Theorem: Let $\mathbf{A}$ and $\mathbf{B}$ be categories, $F,G : \mathbf{A} \rightarrow \mathbf{B}$ functors and $\alpha : F \rightarrow G$ a natural transformation.

$\alpha$ is a natural isomorphism if and only if $\alpha_A : FA \rightarrow GA$ is an isomorphism (in $\mathbf{B}$) for each $A \in \mathbf{A}$.

Proof: Suppose $\alpha$ is a natural isomorphism. That is to say, it is an isomorphism between $F$ and $G$ in the category $[\mathbf{A}, \mathbf{B}]$. Then, we have a natural transformation $\beta : G \rightarrow F$ so that $\beta \alpha = 1_F$ and $\alpha \beta = 1_G$ (the identity natural transformations on $F$ and $G$, respectively).
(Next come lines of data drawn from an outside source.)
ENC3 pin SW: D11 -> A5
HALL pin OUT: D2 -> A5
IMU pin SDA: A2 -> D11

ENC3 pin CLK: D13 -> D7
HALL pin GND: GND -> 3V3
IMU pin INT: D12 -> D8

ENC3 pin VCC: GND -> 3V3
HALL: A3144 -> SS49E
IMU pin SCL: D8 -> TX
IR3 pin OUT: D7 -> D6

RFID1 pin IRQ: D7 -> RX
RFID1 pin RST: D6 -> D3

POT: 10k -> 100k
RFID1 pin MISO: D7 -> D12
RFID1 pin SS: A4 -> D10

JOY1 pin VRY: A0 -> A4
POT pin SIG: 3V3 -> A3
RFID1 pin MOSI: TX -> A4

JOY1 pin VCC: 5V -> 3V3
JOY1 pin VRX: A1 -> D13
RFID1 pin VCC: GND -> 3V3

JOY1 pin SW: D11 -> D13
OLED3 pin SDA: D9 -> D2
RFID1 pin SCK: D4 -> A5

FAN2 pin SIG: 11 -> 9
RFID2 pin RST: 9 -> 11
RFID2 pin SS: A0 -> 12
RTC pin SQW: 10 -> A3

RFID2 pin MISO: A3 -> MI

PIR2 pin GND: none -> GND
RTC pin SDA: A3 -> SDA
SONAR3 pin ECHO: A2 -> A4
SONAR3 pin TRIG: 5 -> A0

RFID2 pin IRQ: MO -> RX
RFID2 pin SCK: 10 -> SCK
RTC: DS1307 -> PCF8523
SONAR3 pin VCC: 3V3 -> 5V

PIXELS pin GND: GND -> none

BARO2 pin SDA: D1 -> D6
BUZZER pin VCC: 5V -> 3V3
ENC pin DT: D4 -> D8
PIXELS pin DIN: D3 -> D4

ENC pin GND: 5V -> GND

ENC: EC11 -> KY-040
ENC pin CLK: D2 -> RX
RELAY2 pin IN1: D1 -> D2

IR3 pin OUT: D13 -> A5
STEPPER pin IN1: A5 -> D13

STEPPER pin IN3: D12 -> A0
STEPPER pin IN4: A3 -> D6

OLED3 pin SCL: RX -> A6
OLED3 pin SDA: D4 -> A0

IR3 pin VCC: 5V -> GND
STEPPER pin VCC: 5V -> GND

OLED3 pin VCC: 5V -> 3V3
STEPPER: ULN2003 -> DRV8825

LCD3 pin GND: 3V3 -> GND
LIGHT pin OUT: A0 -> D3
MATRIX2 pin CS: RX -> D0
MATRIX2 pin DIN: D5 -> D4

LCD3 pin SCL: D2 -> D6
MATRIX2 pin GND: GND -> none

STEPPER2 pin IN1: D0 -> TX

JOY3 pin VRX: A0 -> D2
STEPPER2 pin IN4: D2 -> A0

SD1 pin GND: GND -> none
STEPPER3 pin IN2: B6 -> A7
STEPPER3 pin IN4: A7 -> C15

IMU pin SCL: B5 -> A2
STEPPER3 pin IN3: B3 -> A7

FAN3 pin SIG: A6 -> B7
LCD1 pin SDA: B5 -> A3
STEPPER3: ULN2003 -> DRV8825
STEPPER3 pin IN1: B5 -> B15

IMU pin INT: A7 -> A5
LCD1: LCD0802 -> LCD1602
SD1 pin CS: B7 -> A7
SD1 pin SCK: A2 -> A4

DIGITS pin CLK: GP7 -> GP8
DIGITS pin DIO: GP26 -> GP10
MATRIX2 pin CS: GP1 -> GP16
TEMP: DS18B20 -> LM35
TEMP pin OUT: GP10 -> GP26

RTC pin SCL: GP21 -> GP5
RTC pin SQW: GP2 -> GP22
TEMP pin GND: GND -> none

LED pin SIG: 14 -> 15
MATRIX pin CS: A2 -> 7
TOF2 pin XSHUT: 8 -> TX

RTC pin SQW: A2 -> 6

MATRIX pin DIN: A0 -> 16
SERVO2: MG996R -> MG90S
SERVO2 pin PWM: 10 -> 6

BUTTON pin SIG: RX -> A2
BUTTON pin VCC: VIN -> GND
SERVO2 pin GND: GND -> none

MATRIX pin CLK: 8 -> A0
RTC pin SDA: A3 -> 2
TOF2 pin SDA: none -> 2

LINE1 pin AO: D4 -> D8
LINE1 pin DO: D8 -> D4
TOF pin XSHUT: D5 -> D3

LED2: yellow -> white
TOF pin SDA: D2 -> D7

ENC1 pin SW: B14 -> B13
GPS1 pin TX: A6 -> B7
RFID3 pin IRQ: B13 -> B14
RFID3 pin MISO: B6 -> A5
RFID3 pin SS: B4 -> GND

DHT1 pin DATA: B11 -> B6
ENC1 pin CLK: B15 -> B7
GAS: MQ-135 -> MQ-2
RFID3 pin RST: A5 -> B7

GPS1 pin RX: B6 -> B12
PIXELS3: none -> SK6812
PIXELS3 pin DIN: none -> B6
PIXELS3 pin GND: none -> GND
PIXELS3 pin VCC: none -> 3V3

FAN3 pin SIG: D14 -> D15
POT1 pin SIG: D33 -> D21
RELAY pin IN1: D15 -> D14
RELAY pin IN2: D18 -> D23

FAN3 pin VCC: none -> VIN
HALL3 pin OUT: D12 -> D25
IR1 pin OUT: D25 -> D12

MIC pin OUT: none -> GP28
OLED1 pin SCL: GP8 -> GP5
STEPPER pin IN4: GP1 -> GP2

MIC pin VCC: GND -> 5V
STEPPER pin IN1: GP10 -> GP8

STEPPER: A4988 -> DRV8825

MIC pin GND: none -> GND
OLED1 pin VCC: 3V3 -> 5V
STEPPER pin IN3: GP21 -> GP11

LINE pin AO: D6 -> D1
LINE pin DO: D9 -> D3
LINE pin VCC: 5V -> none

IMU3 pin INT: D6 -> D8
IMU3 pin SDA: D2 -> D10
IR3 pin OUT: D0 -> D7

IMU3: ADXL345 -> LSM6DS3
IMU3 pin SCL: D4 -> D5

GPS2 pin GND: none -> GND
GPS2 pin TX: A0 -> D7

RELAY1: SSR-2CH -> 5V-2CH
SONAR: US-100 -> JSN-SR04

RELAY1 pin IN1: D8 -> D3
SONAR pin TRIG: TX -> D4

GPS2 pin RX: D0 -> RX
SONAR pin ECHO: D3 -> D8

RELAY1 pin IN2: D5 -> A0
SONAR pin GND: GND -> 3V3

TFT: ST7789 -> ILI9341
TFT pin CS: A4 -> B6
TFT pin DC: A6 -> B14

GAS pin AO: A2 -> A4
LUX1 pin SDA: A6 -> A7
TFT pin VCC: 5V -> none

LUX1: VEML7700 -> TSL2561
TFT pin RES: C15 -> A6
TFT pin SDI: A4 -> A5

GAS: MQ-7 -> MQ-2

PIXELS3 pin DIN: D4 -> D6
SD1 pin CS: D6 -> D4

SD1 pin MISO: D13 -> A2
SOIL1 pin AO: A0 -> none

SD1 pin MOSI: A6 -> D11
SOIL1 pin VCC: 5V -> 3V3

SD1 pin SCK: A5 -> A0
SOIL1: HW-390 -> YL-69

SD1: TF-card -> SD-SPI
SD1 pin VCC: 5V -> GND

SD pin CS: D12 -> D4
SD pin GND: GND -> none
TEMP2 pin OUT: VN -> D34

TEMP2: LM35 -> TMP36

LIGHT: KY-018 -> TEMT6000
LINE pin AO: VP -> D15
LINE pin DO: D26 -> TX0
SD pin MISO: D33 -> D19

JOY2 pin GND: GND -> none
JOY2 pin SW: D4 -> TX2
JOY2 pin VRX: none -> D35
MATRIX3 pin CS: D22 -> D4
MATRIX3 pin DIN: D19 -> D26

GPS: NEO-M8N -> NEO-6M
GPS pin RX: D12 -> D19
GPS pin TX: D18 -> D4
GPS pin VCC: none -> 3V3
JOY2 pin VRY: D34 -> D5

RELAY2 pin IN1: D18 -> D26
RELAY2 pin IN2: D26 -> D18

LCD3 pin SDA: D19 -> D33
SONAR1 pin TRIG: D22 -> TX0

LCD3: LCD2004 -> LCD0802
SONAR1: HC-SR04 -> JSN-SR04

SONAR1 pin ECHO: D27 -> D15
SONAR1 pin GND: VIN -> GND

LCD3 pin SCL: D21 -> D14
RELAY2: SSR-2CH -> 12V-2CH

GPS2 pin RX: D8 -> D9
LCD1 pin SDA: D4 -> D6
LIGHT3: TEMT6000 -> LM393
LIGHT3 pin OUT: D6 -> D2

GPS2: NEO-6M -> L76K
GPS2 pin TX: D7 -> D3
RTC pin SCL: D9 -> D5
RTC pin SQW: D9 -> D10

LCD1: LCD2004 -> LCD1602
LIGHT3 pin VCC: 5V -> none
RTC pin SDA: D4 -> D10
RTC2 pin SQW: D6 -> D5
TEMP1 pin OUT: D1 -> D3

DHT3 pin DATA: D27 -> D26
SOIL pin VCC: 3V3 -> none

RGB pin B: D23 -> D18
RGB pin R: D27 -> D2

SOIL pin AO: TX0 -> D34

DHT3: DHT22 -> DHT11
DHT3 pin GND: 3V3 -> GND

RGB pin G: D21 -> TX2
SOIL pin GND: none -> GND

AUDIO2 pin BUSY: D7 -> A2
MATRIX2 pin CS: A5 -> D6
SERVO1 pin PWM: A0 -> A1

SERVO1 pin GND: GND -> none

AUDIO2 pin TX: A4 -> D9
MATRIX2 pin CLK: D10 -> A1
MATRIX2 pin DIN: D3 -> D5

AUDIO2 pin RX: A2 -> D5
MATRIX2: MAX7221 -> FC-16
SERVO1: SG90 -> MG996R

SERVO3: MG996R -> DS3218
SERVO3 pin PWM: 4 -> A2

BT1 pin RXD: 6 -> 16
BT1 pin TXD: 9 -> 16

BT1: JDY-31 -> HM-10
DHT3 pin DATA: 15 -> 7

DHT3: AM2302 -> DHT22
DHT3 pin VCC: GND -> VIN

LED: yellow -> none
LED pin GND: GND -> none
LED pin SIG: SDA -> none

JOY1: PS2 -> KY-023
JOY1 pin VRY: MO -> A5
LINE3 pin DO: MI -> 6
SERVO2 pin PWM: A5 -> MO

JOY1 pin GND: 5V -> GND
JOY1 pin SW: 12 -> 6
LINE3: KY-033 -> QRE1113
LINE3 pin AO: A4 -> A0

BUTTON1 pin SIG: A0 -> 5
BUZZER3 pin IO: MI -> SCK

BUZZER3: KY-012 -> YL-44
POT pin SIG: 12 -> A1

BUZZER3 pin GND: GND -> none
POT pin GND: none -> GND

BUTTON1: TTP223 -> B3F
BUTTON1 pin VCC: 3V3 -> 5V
Recall $\alpha$ is a collection of arrows $\alpha_A : FA \rightarrow GA$ in $\mathbf{B}$ for each $A \in \mathbf{A}$. And, by definition, they compose "component-wise", so that $(\beta \alpha)_A = \beta_A \circ \alpha_A$ for each $A \in \mathbf{A}$. Then, clearly we have $(1_F)_A = \beta_A \circ \alpha_A$, but $(1_F)_A$ is, by definition, precisely the identity on $FA$ -- that is, $1_{FA}$. Simultaneously, we have $1_{GA} = (1_G)_A = \alpha_A \circ \beta_A$. These identities directly state that $\alpha_A$ (and $\beta_A$) are isomorphisms between $FA$ and $GA$.

Suppose that, for each $A \in \mathbf{A}$, $\alpha_A : FA \rightarrow GA$ is an isomorphism. Then, also for each $A$ we have an arrow $\beta_A : GA \rightarrow FA$ with $\beta_A \circ \alpha_A = 1_{FA}$ and $\alpha_A \circ \beta_A = 1_{GA}$. The identity natural transformation $1_F$ is defined so that $(1_F)_A = 1_{FA}$ for each $A$. So we have $(1_F)_A = \beta_A \circ \alpha_A$ for each $A$, which means that $\beta \circ \alpha = 1_F$. Similarly, we obtain $\alpha \circ \beta = 1_G$, and $\alpha$ (and $\beta$) are natural isomorphisms.